Maryland wine industry sees tremendous growth over last decade
Maryland wine industry sees tremendous growth over last decade
Nov 8, 2013 6(Heraldmailmedia) - Maryland’s wine industry, while not a powerhouse in the world of vino, has seen tremendous growth over the past decade, and the state has the potential to become a major center of wine production in time, according to experts.
But to realize that potential, the state has a number of challenges to overcome — competition from better known wine-producing states, the perception that Maryland produces low quality wines and the impact of a changing climate on grapes.
“If you look at California and where they were, say, 40 years ago, it looks a lot like what it does (in Maryland) now,” said Chris Kent, the winemaker at Woodhull Wine Cellars in Baltimore County, which has been in operation for 30 years. “It’s fun to think the next generation could be something like California became.”
Maryland wineries have increased sales every year since 2001, jumping from $6.1 million to $24.4 million by 2011, according to an analysis of bottle sales by the Maryland Wineries Association.
The number of wineries throughout the state has ballooned as well, from about a dozen in 2000 to the 64 currently operating in the state.
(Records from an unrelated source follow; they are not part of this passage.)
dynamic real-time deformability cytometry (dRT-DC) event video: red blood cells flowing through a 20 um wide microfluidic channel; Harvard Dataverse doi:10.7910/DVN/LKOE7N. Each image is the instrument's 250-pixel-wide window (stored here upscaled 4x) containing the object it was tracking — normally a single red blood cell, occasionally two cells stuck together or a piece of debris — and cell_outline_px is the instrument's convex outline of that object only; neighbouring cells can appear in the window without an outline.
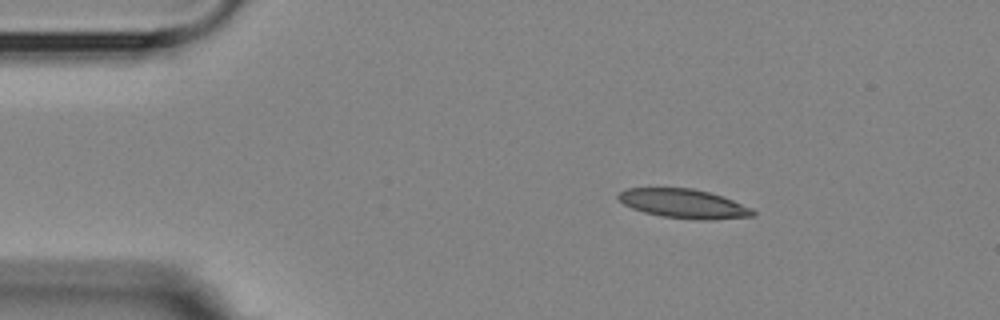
{"species": "Egyptian fruit bat (a non-hibernating species)", "species_latin": "Rousettus aegyptiacus", "temperature_condition": "room temperature", "stored_images_in_passage": 3, "camera_frame_rate_fps": 3000, "um_per_image_px": 0.085, "animal": {"sex": "female"}, "frame": {"image": 1, "passage_image": 2, "time_ms": 1.333, "image_size_px": [1000, 320], "cell_outline_px": [[756, 216], [708, 220], [700, 220], [664, 216], [644, 212], [632, 208], [624, 204], [616, 196], [620, 192], [628, 188], [692, 188], [708, 192], [732, 200], [752, 208], [756, 212]], "centroid_in_image_um": [58.13, 17.31], "position_along_channel_um": 26.9, "area_um2": 22.6}}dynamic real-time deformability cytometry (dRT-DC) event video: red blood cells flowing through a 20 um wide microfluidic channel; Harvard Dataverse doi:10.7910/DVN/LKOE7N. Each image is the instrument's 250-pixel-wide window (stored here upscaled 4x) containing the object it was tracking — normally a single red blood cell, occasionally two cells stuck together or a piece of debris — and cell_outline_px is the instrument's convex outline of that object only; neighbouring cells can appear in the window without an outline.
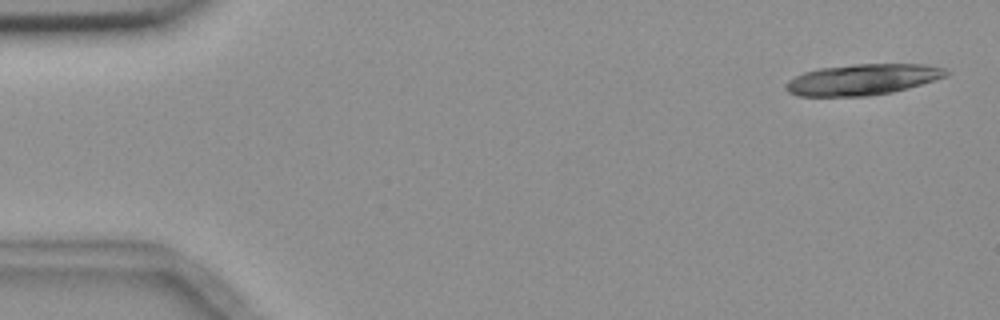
{"species": "common noctule bat (a hibernating species)", "species_latin": "Nyctalus noctula", "temperature_condition": "room temperature", "stored_images_in_passage": 4, "camera_frame_rate_fps": 3000, "um_per_image_px": 0.085, "animal": {"sex": "female", "body_mass_g": 18.4}, "frame": {"image": 1, "passage_image": 1, "time_ms": 0.0, "image_size_px": [1000, 320], "cell_outline_px": [[952, 72], [948, 76], [908, 88], [892, 92], [868, 96], [800, 96], [788, 92], [784, 88], [784, 84], [788, 80], [804, 72], [820, 68], [856, 64], [924, 64], [948, 68]], "centroid_in_image_um": [73.36, 6.75], "position_along_channel_um": 11.6, "area_um2": 29.13}}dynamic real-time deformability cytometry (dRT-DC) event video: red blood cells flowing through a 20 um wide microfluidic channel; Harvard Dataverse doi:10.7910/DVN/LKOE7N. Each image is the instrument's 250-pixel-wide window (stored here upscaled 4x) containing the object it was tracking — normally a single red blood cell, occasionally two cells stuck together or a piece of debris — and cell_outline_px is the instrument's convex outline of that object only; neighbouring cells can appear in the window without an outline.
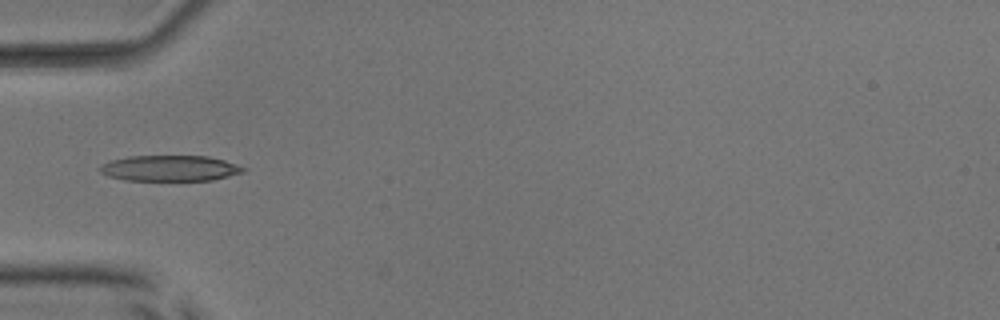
{"species": "common noctule bat (a hibernating species)", "species_latin": "Nyctalus noctula", "temperature_condition": "room temperature", "stored_images_in_passage": 35, "camera_frame_rate_fps": 3000, "um_per_image_px": 0.085, "animal": {"sex": "male", "body_mass_g": 17.9, "forearm_length_mm": 54.2}, "frame": {"image": 1, "passage_image": 1, "time_ms": 0.0, "image_size_px": [1000, 320], "cell_outline_px": [[248, 168], [244, 172], [212, 180], [124, 180], [108, 176], [100, 172], [96, 168], [100, 164], [108, 160], [128, 156], [208, 156], [224, 160]], "centroid_in_image_um": [14.39, 14.29], "position_along_channel_um": 70.6, "area_um2": 21.73}}
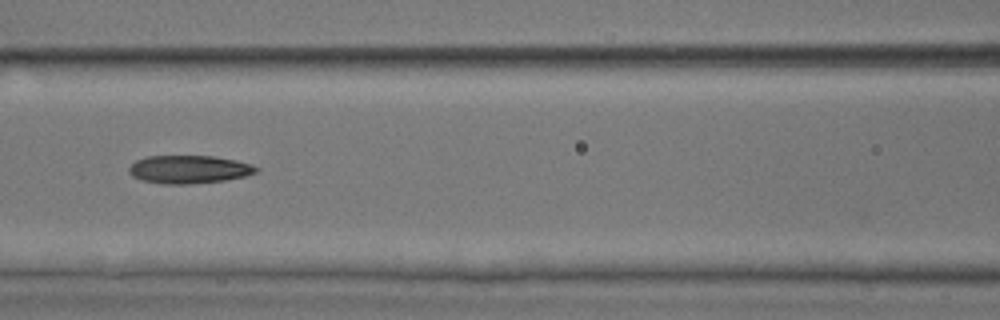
{"frame": {"image": 2, "passage_image": 7, "time_ms": 2.0, "image_size_px": [1000, 320], "cell_outline_px": [[260, 172], [244, 176], [224, 180], [188, 184], [160, 184], [140, 180], [132, 176], [128, 172], [128, 168], [136, 160], [148, 156], [212, 156], [236, 160], [252, 164], [260, 168]], "centroid_in_image_um": [16.06, 14.4], "position_along_channel_um": 150.5, "area_um2": 20.98}}
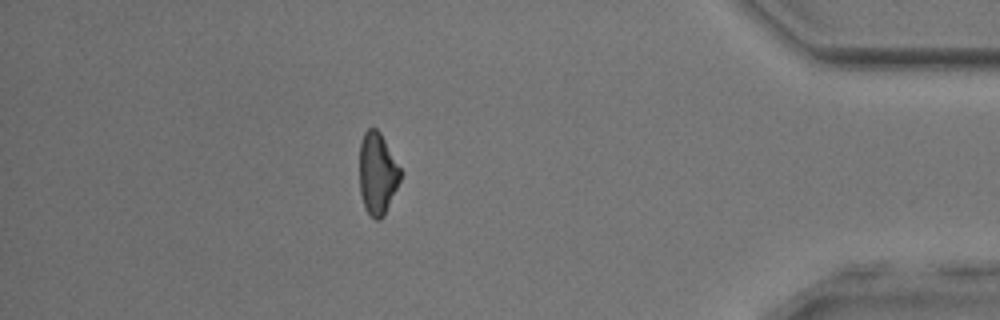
{"frame": {"image": 3, "passage_image": 29, "time_ms": 9.333, "image_size_px": [1000, 320], "cell_outline_px": [[404, 172], [384, 216], [380, 220], [376, 220], [364, 208], [360, 192], [360, 144], [364, 132], [368, 128], [376, 128], [380, 132]], "centroid_in_image_um": [32.1, 14.74], "position_along_channel_um": 403.1, "area_um2": 19.77}, "authors_computed_cell_mechanics": {"area_um2": 20.4612, "velocity_mm_per_s": 3.9962, "shape_relaxation_time_tau1_ms": 6.3887, "shape_relaxation_time_tau2_ms": 4.4973, "deformation_change_tau1": 0.202, "deformation_change_tau2": 0.146}}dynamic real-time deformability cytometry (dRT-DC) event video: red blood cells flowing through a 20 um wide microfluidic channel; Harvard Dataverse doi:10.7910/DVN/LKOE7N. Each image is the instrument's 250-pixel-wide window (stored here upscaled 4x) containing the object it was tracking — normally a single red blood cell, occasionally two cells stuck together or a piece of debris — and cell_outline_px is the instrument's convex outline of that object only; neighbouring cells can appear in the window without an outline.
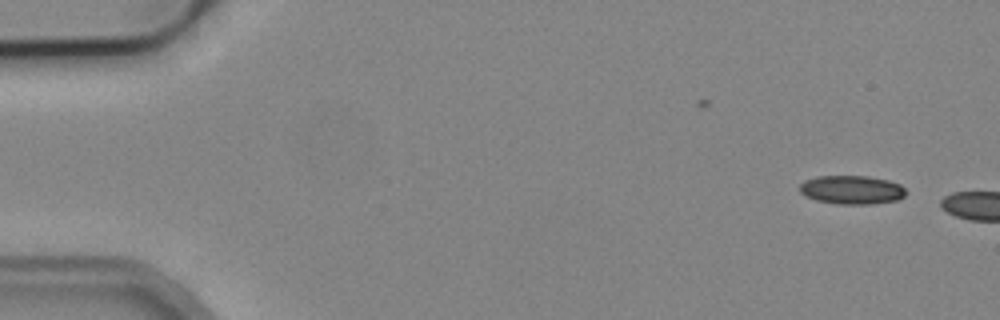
{"species": "common noctule bat (a hibernating species)", "species_latin": "Nyctalus noctula", "temperature_condition": "cold", "stored_images_in_passage": 2, "camera_frame_rate_fps": 3000, "um_per_image_px": 0.085, "animal": {"sex": "male", "body_mass_g": 19.2, "forearm_length_mm": 51.8}, "frame": {"image": 1, "passage_image": 1, "time_ms": 0.0, "image_size_px": [1000, 320], "cell_outline_px": [[904, 196], [896, 200], [872, 204], [836, 204], [816, 200], [804, 196], [800, 192], [800, 184], [804, 180], [816, 176], [868, 176], [888, 180], [900, 184], [904, 188]], "centroid_in_image_um": [72.36, 16.13], "position_along_channel_um": 12.6, "area_um2": 17.8}}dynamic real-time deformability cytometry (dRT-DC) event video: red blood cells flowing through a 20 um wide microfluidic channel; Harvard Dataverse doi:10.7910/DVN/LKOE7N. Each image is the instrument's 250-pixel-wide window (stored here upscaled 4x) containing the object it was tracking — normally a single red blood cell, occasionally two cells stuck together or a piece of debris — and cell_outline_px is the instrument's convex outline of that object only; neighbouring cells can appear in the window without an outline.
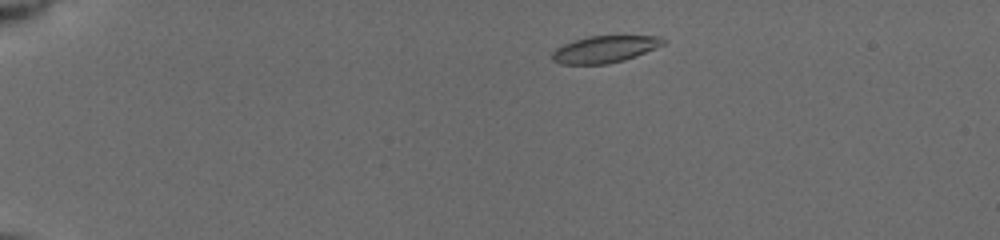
{"species": "common noctule bat (a hibernating species)", "species_latin": "Nyctalus noctula", "temperature_condition": "cold", "stored_images_in_passage": 9, "camera_frame_rate_fps": 3000, "um_per_image_px": 0.085, "animal": {"sex": "female", "body_mass_g": 19.5, "forearm_length_mm": 54.1}, "frame": {"image": 1, "passage_image": 4, "time_ms": 1.333, "image_size_px": [1000, 240], "cell_outline_px": [[668, 40], [664, 44], [656, 48], [636, 56], [624, 60], [608, 64], [560, 64], [552, 60], [552, 52], [556, 48], [564, 44], [588, 36], [660, 36]], "centroid_in_image_um": [51.43, 4.19], "position_along_channel_um": 33.6, "area_um2": 17.4}}
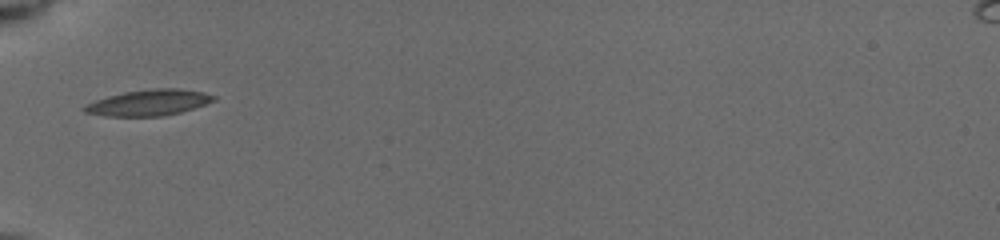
{"frame": {"image": 2, "passage_image": 9, "time_ms": 4.333, "image_size_px": [1000, 240], "cell_outline_px": [[216, 100], [180, 112], [160, 116], [104, 116], [84, 112], [80, 108], [84, 104], [108, 96], [124, 92], [156, 88], [176, 88], [204, 92], [216, 96]], "centroid_in_image_um": [12.6, 8.72], "position_along_channel_um": 72.4, "area_um2": 19.48}}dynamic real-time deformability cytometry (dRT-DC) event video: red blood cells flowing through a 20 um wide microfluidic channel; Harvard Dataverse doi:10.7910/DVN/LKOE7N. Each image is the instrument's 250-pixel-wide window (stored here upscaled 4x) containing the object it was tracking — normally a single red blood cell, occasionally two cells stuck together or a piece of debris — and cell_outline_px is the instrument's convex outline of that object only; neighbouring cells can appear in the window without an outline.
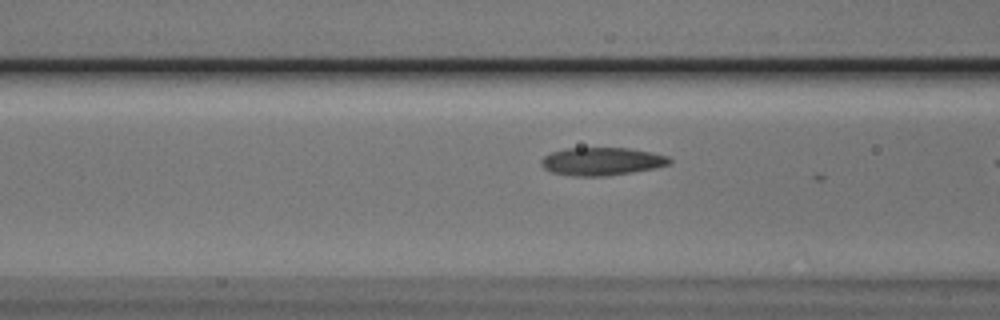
{"species": "Egyptian fruit bat (a non-hibernating species)", "species_latin": "Rousettus aegyptiacus", "temperature_condition": "cold", "stored_images_in_passage": 4, "camera_frame_rate_fps": 3000, "um_per_image_px": 0.085, "animal": {"sex": "male"}, "frame": {"image": 1, "passage_image": 3, "time_ms": 0.667, "image_size_px": [1000, 320], "cell_outline_px": [[672, 164], [656, 168], [604, 176], [576, 176], [552, 172], [544, 168], [540, 164], [540, 160], [544, 156], [552, 152], [564, 148], [628, 148], [668, 156], [672, 160]], "centroid_in_image_um": [51.15, 13.71], "position_along_channel_um": 115.5, "area_um2": 20.81}}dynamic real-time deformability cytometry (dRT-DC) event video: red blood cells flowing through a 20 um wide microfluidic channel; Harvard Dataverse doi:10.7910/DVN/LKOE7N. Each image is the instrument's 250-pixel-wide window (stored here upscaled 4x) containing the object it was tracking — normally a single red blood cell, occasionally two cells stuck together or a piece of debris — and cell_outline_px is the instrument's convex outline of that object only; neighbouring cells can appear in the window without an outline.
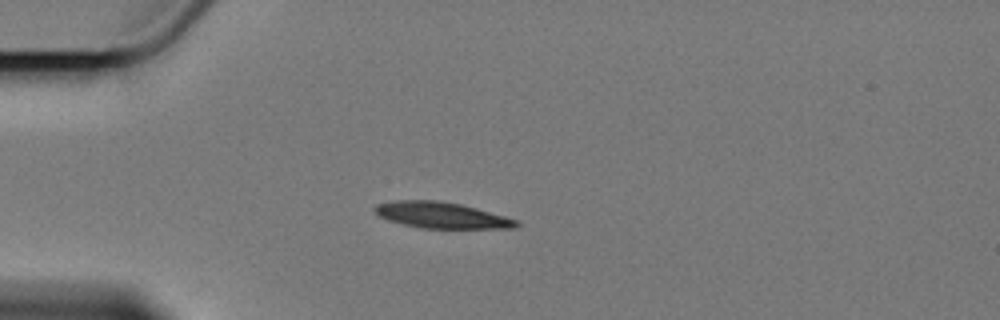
{"species": "Egyptian fruit bat (a non-hibernating species)", "species_latin": "Rousettus aegyptiacus", "temperature_condition": "cold", "stored_images_in_passage": 5, "camera_frame_rate_fps": 3000, "um_per_image_px": 0.085, "animal": {"sex": "female"}, "frame": {"image": 1, "passage_image": 4, "time_ms": 3.667, "image_size_px": [1000, 320], "cell_outline_px": [[520, 224], [516, 228], [420, 228], [388, 220], [376, 216], [372, 208], [376, 204], [396, 200], [436, 200], [460, 204], [476, 208], [504, 216], [516, 220]], "centroid_in_image_um": [37.46, 18.29], "position_along_channel_um": 47.5, "area_um2": 21.5}}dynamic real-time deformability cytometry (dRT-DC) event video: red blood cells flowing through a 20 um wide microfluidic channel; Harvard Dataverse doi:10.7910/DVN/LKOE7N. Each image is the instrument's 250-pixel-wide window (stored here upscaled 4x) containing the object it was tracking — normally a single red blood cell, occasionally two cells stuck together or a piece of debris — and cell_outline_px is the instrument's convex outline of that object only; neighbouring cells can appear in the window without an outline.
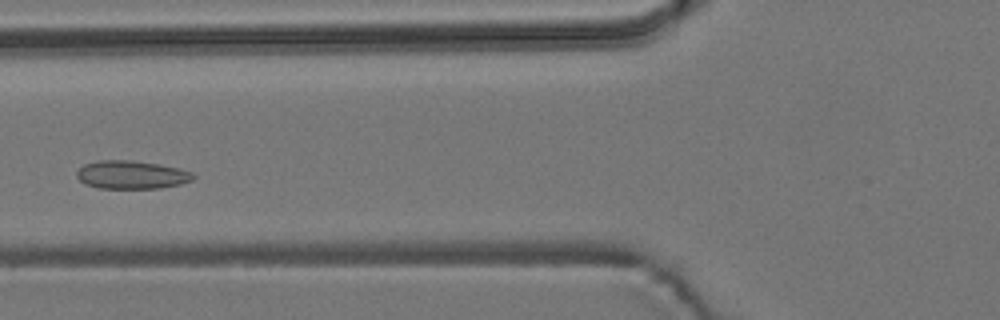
{"species": "common noctule bat (a hibernating species)", "species_latin": "Nyctalus noctula", "temperature_condition": "room temperature", "stored_images_in_passage": 5, "camera_frame_rate_fps": 3000, "um_per_image_px": 0.085, "animal": {"sex": "male", "body_mass_g": 19.2, "forearm_length_mm": 51.8}, "frame": {"image": 1, "passage_image": 4, "time_ms": 1.0, "image_size_px": [1000, 320], "cell_outline_px": [[196, 176], [192, 180], [180, 184], [160, 188], [100, 188], [84, 184], [76, 176], [76, 172], [84, 164], [96, 160], [132, 160], [160, 164], [192, 172]], "centroid_in_image_um": [11.16, 14.85], "position_along_channel_um": 114.6, "area_um2": 19.19}}
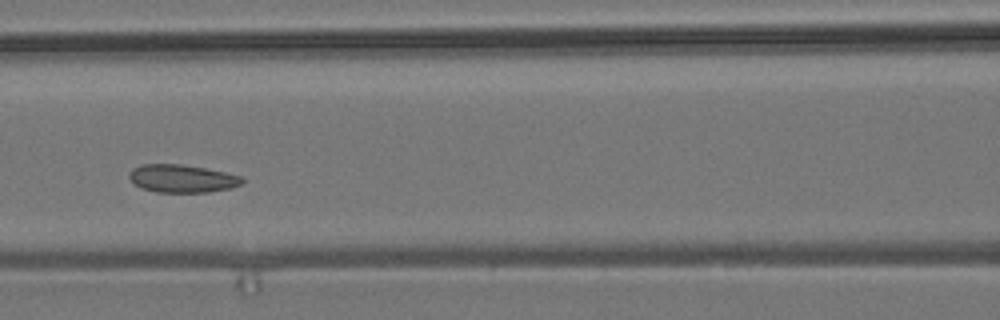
{"frame": {"image": 2, "passage_image": 5, "time_ms": 1.333, "image_size_px": [1000, 320], "cell_outline_px": [[244, 184], [232, 188], [208, 192], [156, 192], [140, 188], [128, 176], [132, 168], [144, 164], [180, 164], [204, 168], [224, 172], [240, 176], [244, 180]], "centroid_in_image_um": [15.49, 15.18], "position_along_channel_um": 151.1, "area_um2": 18.32}}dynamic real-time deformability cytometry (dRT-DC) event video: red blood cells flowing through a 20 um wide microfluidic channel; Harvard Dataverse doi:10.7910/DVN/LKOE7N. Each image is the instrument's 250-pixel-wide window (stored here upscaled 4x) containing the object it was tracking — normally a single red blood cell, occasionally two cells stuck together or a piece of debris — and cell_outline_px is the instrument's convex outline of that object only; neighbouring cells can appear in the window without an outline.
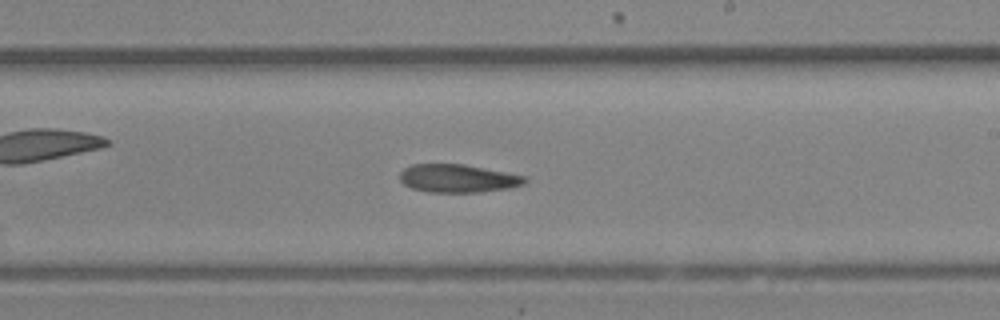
{"species": "Egyptian fruit bat (a non-hibernating species)", "species_latin": "Rousettus aegyptiacus", "temperature_condition": "room temperature", "stored_images_in_passage": 13, "camera_frame_rate_fps": 3000, "um_per_image_px": 0.085, "animal": {"sex": "female"}, "frame": {"image": 1, "passage_image": 10, "time_ms": 3.0, "image_size_px": [1000, 320], "cell_outline_px": [[528, 180], [524, 184], [508, 188], [480, 192], [428, 192], [412, 188], [404, 184], [400, 180], [400, 172], [404, 168], [412, 164], [464, 164], [524, 176]], "centroid_in_image_um": [38.89, 15.16], "position_along_channel_um": 250.1, "area_um2": 20.35}}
People inquire about opening wineries daily, said Briana Berg of the Maryland Wineries Association.
“(There’s been) a significant growth in a short period of time,” Kent said. “You can’t help but think that people are more aware of the local wine scene just because there is so much out there.”
Unlike Virginia — which has extensive backing from the state tourism industry, prestigious festivals and awards to draw interest to state-made wines and lots of private investment — Maryland is still attempting to find its footing in the wine world.
Staking a claim within the national market is especially difficult. California wines dominate both domestic wine sales and the public’s idea of American wine.
Simply put, when consumers think Maryland, they think crabs, not wine.
“It’s a very local market primarily based on the day traveller coming in for the weekend and getting a bottle or two,” said Antonio Busalacchi, an advanced sommelier at consulting company Vino Veritas and a climate scientist at the University of Maryland. “It’s very much at the cellar door.”